Prisons Divert Billions of Tax Dollars From Education and Health Care Programs
Rachel and Ana asked me some poignant questions on prison reform that I appreciate. An article I wrote on work-release and study-release interested them. They are criminal justice students and they understandably expect prisoners to pay a price for the crimes they committed against society’s laws. Rachel thought it unjust that people in prison could access educational opportunities to advance themselves while some law-abiding citizens lacked the financial assistance to earn academic or vocational degrees. Ana wanted to know why I thought prison administrators would interfere with prisoners who were striving to prepare for law-abiding lives upon release.
I totally agree with Rachel. It is a travesty that any citizen in our country lacks the resources to advance his or her academic or vocational training. People who want to improve their qualifications to lead more meaningful lives and contribute to society ought to have ample opportunities to find support. It is in the interest of every American to improve the educational levels of our populace. The more we educate our citizens, the more we advance the goal of enlightenment in our society.
According to Solomon Moore’s article on 3 March 2009 in the New York Times, one reason that law-abiding citizens lack access to educational funding opportunities is that billions of dollars have been diverted from investments in social programs. Those funds have been swallowed by out-of-control spending to expand our nation’s prison system. Rachel is correct in that too much money is taken away from programs that can help advance our society; that money has been wasted on the pernicious system of the penitentiary.
Rachel’s concern about prisoners who earn degrees is misplaced, however.
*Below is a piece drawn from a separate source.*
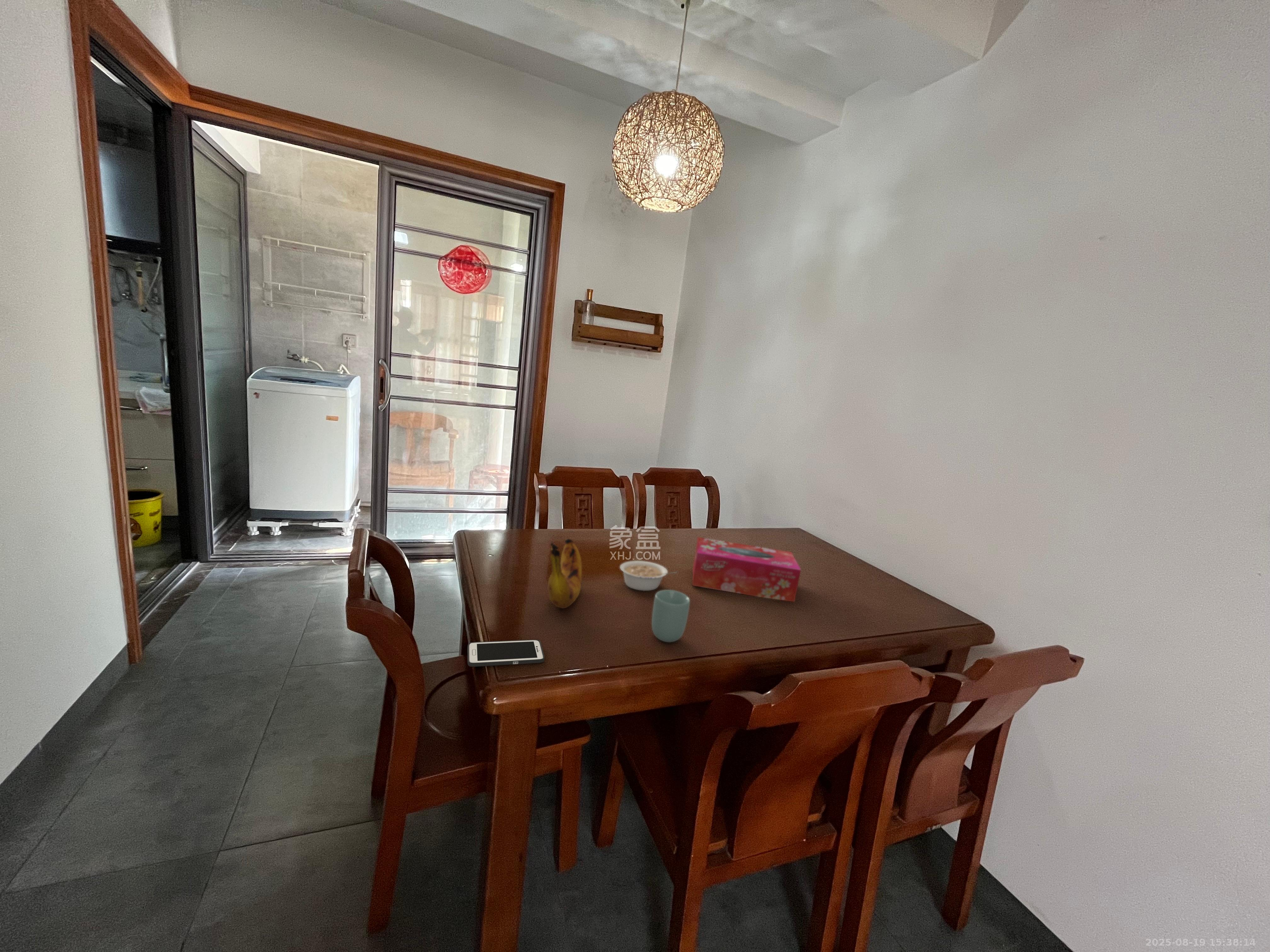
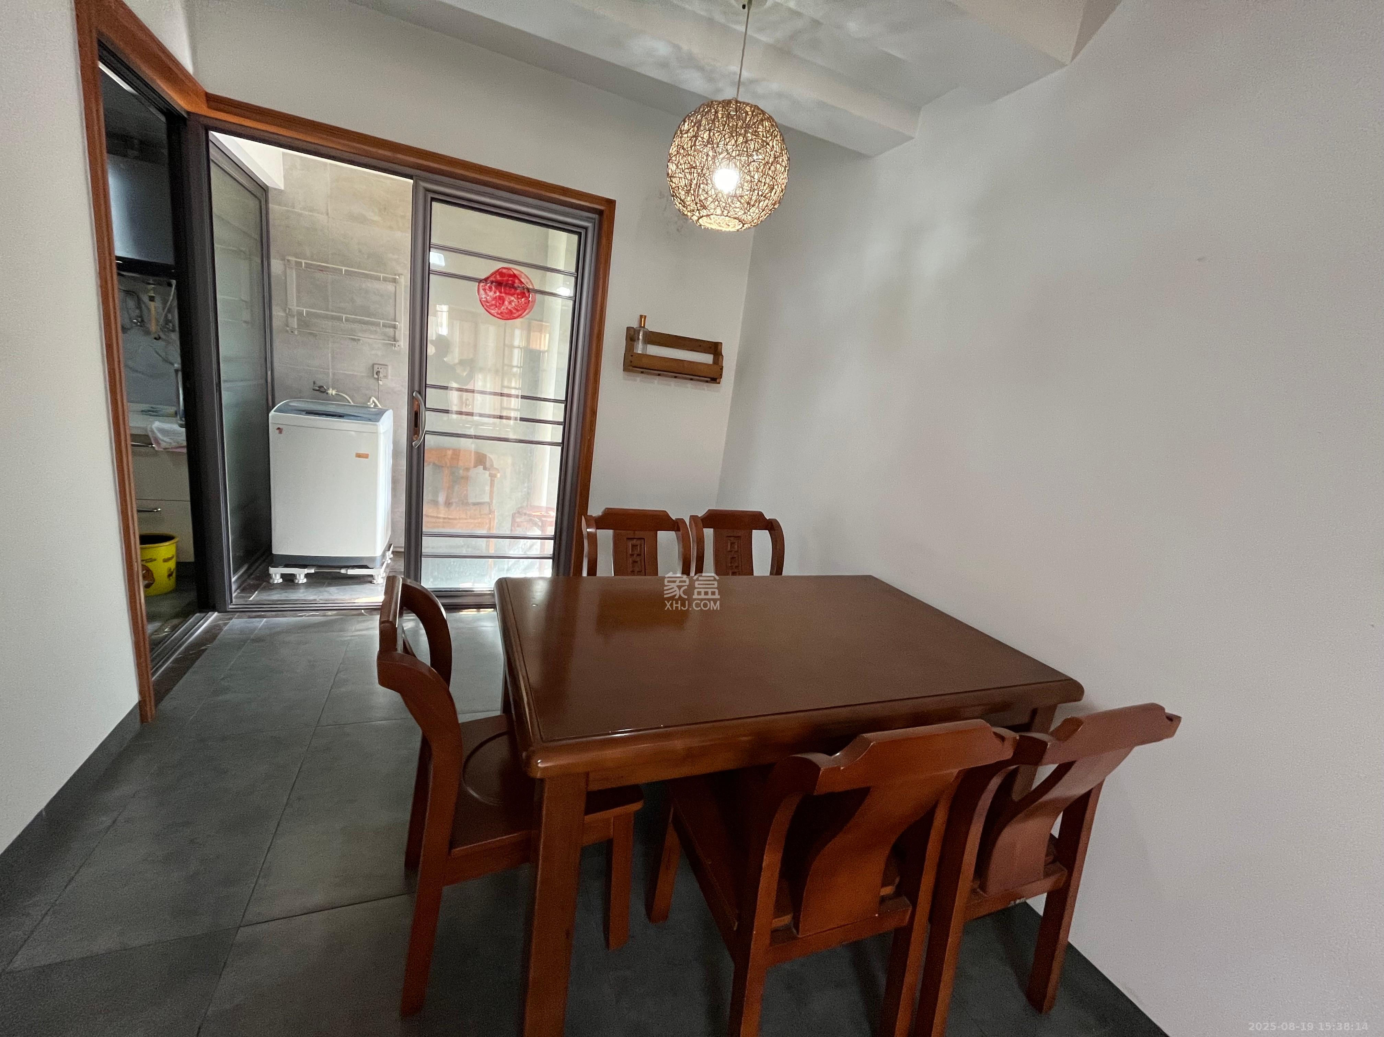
- cell phone [467,639,545,667]
- cup [651,589,690,643]
- banana [547,538,582,609]
- tissue box [692,537,801,602]
- legume [620,560,678,591]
Although there has been a surge in prison spending, those funds have gone for construction costs, staffing, and the billions needed ot provide the goods and services necessary to keep millions of people locked up. Prisoners have not had access to Pell Grants since the mid-1990s. Even then, the emphasis was not on educating prisoners. I was confined in a high security penitentiary with more than 2,500 other prisoners, yet I was the only prisoner to earn a university degree in that institution.
The U.S. Sentencing Commission recently released a report available at www.ussc.gov. That report shows the overwhelming growth of our prison system. The Pew Report showed the criminal corrections spending quadrupled over the past two decades, outpacing all spending other than medicaid. Much of that spending is wasted, as our system incarcerates far too many people, and it keeps them in prison for far longer than necessary, as one of our supreme court justices expressed. A consequence of this misguided public policy is that funds are available to the prison system, and those funds were diverted from more useful social programs that can help law-abiding citizens.
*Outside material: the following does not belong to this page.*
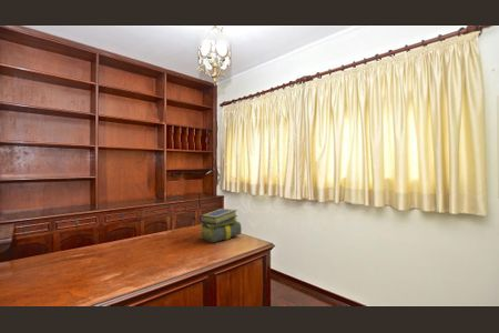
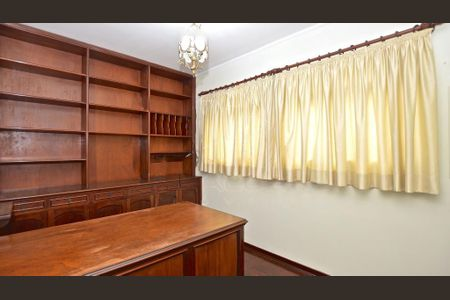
- stack of books [198,208,243,244]
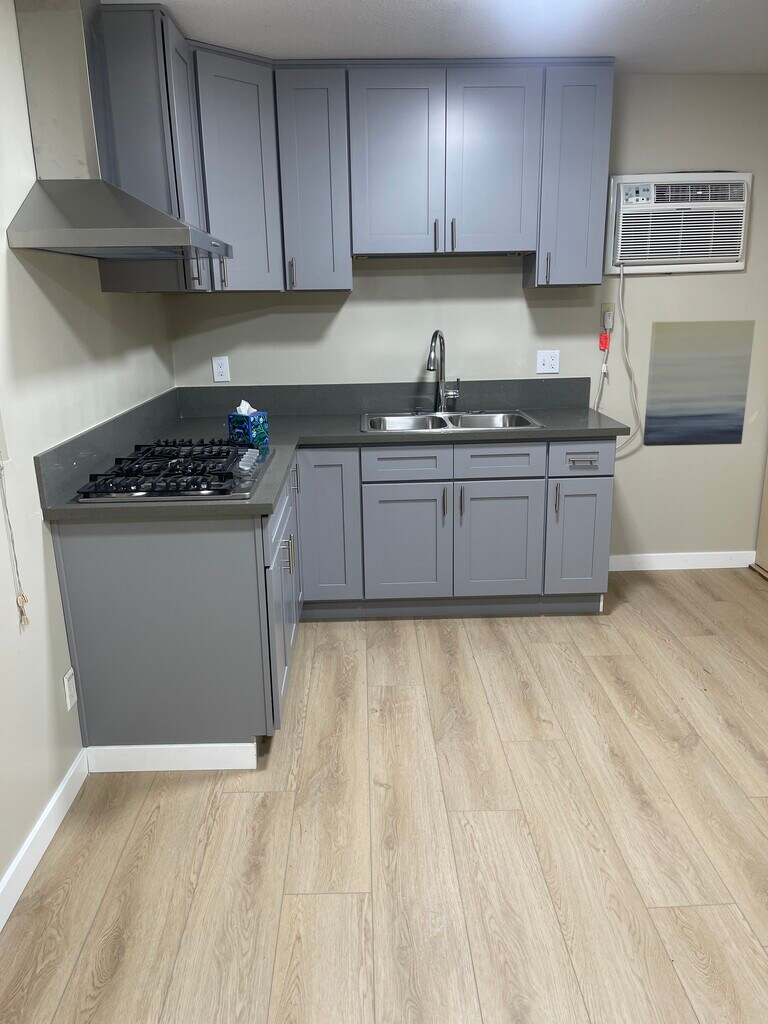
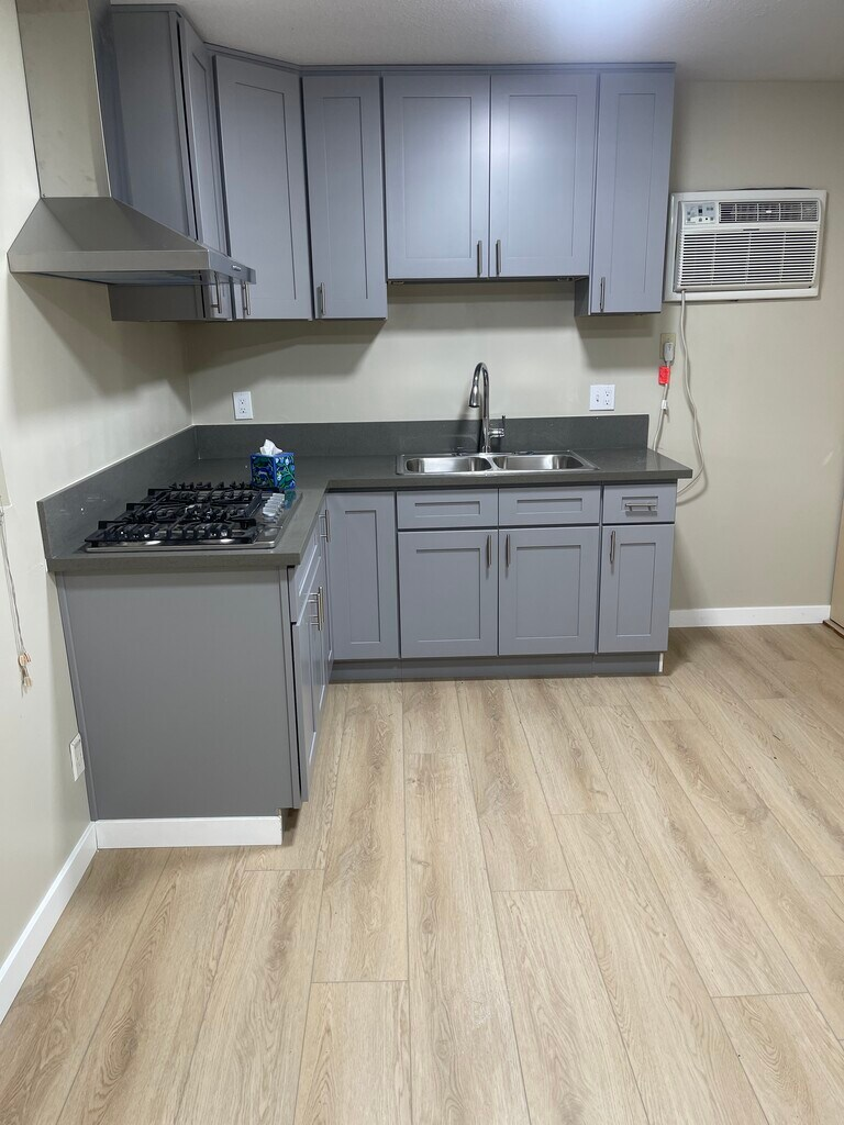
- wall art [642,319,756,447]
I am but one example. I could have been released after I served eight years. By then I had earned two degrees. I had made significant efforts to reconcile with society and was well prepared to make contributions that would provide a return on the investment in my education. Instead of being released, however, taxpayers paid hundreds of thousands of dollars to continue my confinement. I’ve served 21 years now. Yet taxpayers will spend more than $100,000 to confine me for another four years. Will this serve the interest of justice? I don’t think so. Though it will divert tax dollars from funding education programs for worthy citizens.
Administrators want this gravy train of funding for corrections to continue. To believe they want to see recidivism rates drop would be akin to believing tobacco companies want people to stop smoking. It is bad public policy, but the expenditures keep prison lobbyists busy. Unfortunately, the expenditures are diverted from useful programs that can help ordinary Americans.